# Hybrids at petco



## jdooley195 (Oct 19, 2009)

Finally happened...the Petco in Bend, Oregon has hybrid tincs. 

Looked like and Alanis with green instead of yellow, and really ugly yellow-green legs and belly with a lot of spots. Looks yellow in pic, but its stripes are green.


----------



## epiphytes etc. (Nov 22, 2010)

What do they have it labeled as, and do they have just the one?


----------



## jdooley195 (Oct 19, 2009)

There's two of them in there...labels say 

"tinctorius 59.99" 

and 

"tinctorius azureus 69.99,"

though I did not see any azureus in there. Sad day.


----------



## Dev30ils (May 1, 2012)

You should consider writing an email to the corporate office at Petco. Generally they seem to care about the animals from a rescue/conservation perspective. Make them aware why the hobby is against hybrids 

The small animals/ reptile managers in the stores usually make the animal purchases for the stores. If they're buying from a questionable source the corporate office may shut it down.

Just some ideas.


----------



## FroggyKnight (Mar 14, 2013)

Dev30ils said:


> You should consider writing an email to the corporate office at Petco. Generally they seem to care about the animals from a rescue/conservation perspective. Make them aware why the hobby is against hybrids
> 
> The small animals/ reptile managers in the stores usually make the animal purchases for the stores. If they're buying from a questionable source the corporate office may shut it down.
> 
> Just some ideas.


I could be wrong, but I believe they order their dart frogs through California Zoological Supply. Cal Zoo used to have a pretty good reputation, but now I do not have as much faith in them. They now purchase some of their stock from other breeders so that they can keep up with demand. To me, this means any dart frogs from Petco are possible hybrids and may even come from DFW. 

I highly doubt that Petco would drop Cal Zoo as one of their suppliers, but they may decide to stop ordering dart frogs if you voice your concerns like Matt said.

John


----------



## JJuchems (Feb 16, 2004)

Before jumping to hybrid, it would be nice to see a better quality picture. As a hobby we need to be careful of jumping to conclusions, this can be taken as slander. 

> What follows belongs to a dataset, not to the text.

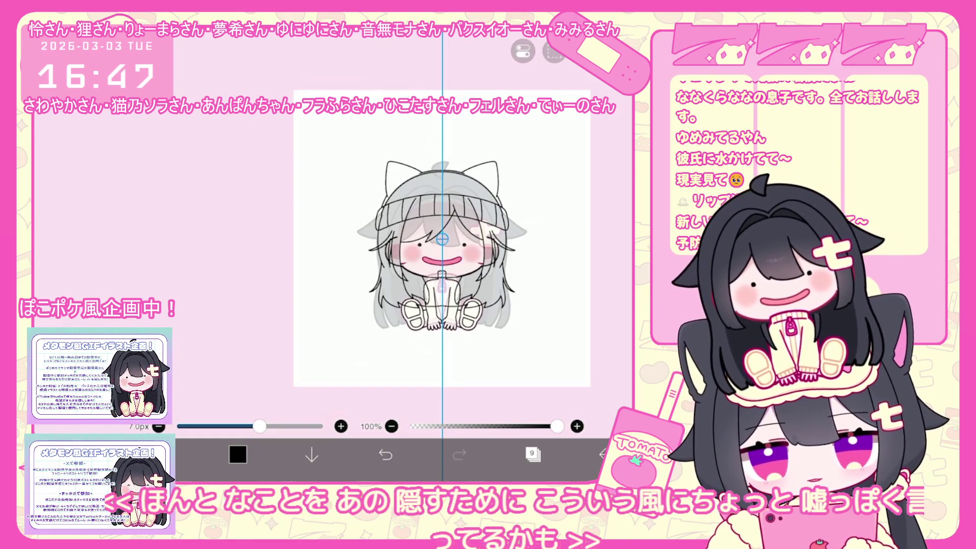
{"action": "scroll", "coordinate": [442, 239], "scroll_direction": "up", "scroll_amount": 3}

PetCo uses a mixture of regional and national vendors, it varies by location. The last Cal Zoo price list I saw from early in the month of December only had Matecho and Yellow Galacs. I am not going to post their other suppliers but most of the dart frogs have been coming from a national supplier they use.


----------



## jdooley195 (Oct 19, 2009)

Unless there is a 'Powder Green' I have yet to hear of...it's a hybrid.

Also, the fact that it's just labeled as tinctorius vs. tinctorius "something" would point that direction as well.

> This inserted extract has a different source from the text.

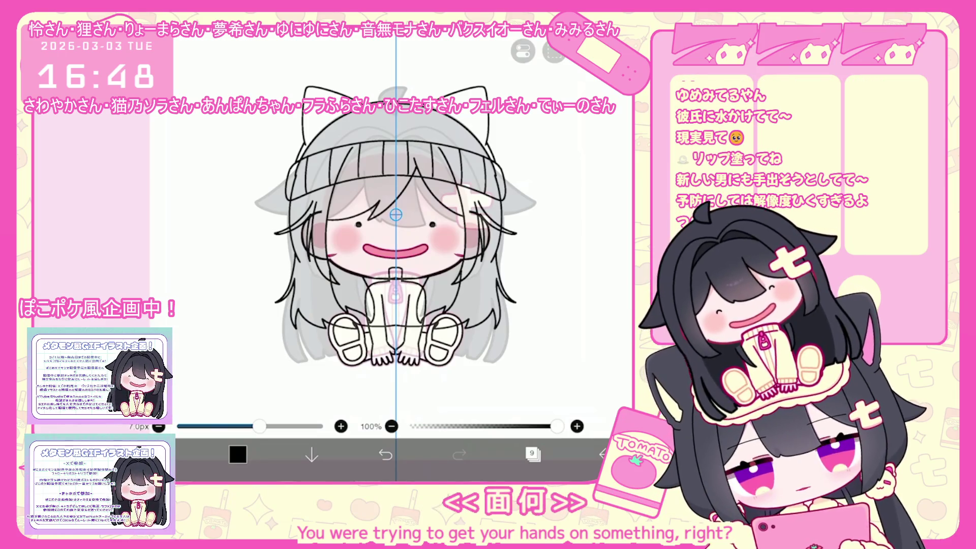
{"action": "left_click", "coordinate": [533, 454]}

I'll get a better picture though.


----------



## hypostatic (Apr 25, 2011)

One thing to consider is, do you think they can even keep the frogs alive for a good amount of time? The frogs are probably being fed adult crickets or something...


----------



## FroggyKnight (Mar 14, 2013)

hypostatic said:


> One thing to consider is, do you think they can even keep the frogs alive for a good amount of time? The frogs are probably being fed adult crickets or something...

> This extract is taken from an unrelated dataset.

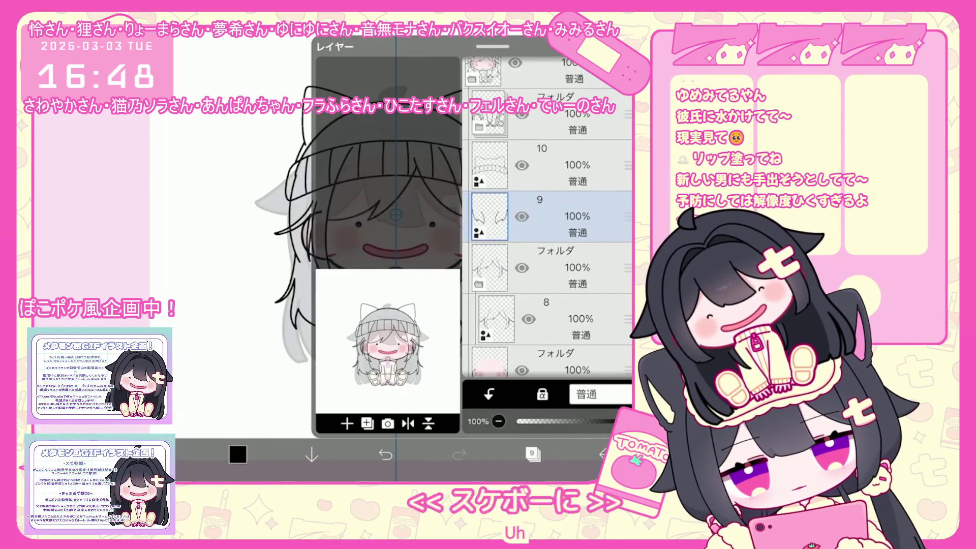
Step: Select layer 12 in its folder and add a new layer 13 above it
{"action": "scroll", "coordinate": [546, 219], "scroll_direction": "down", "scroll_amount": 3}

I think if the employees have half a brain, the frogs will live long enough to be sold. I've seen Mantella species sit in stores for well over a year and the tincs at my local petco are being fed melanogaster fruit flies (and their smallest crickets). Realistically, dart frogs are more resilient than we give them credit for and while they might not be as bullet proof as a pixie frogs and other common "beginner" amphibians, they are certainly capable of surviving pet store conditions.

This frog may just be a regular locality tinc, but since it has no background information it is probably best to avoid giving it a locality and just keep it an unknown. 

John


----------



## hypostatic (Apr 25, 2011)

Ehhh, it's not really whether the employees have both halves of their brains or not, it's more about how well informed and what management tells them to do.

First of all, the employees HAVE to take care of the animals the way management tells them to. From what I've seen in petco stores, all frogs are kept pretty much the same: wet soil/substrate, water dish, maybe some furniture, and pretty big crickets. And from the picture that looks like the case for this frog. If you didn't know better, you'd assume that darts should be kept the same as red-bellied toads or pixies. And if you're told that's what you have to do (as an employee), that's what you HAVE to do.

I don't know, darts can be pretty resilient, but even on DB, where people are afraid of posting their failures due to negative scrutiny, you'll encounter threads where frogs were kept a little too warm, or wet, or not fed the correct supplements, or on the wrong substrate, which eventually led to the demise of a frog. I would be surprised if this won't be the case here.


----------



## dravenxavier (Mar 12, 2008)

A few things. I'll preface this by saying that I manage the companion animal departments (reptile, aquatics, small animal and bird) for one of the bigger stores here in NJ, just so no one thinks I'm just speculating. I will also mention that here in NJ, we are very limited in what the company will allow us to carry, and darts are one of the things we are not able to get at the moment, so my information may be slightly dated. First, the darts are not coming from California Zoological as far as I can tell. Nor are they coming from Gourmet Rodent, our two primary suppliers. I will try to see if I can find out the vendor, but seeing as I cannot order them anyway, I may not be able to find out.

Second, the management thing is partly true, but some stores do have some wiggle room. Certainly how "wet" the soil is kept is not something that is explicitly pointed out. However, if concerns are raised (legitimate ones, not speculative ones, PLEASE), feel free to contact the corporate office. Any sort of customer communication, good or bad, is taken very seriously and forwarded to the store. If you have a suggestion for a large supplier of reptiles that can provide locality tincs, then forwarding that information may be helpful to them as well.


----------



## DragonSpirit1185 (Dec 6, 2010)

hypostatic said:


> One thing to consider is, do you think they can even keep the frogs alive for a good amount of time? The frogs are probably being fed adult crickets or something...


They do sell fruit flies 

I saw some powder blues recently or they might have powder greys. I went there every other day with fruit flies and supplements and fed them until they got their own fruit flies in. They had them in the back in their quarantine room. 
I was there a lot checking on them. I didn't want them to die.
One of them wound up dying and the other eventually got sold. 
They came in as assorted tincs. 

Before that they got in some Mantellas and they all died.


----------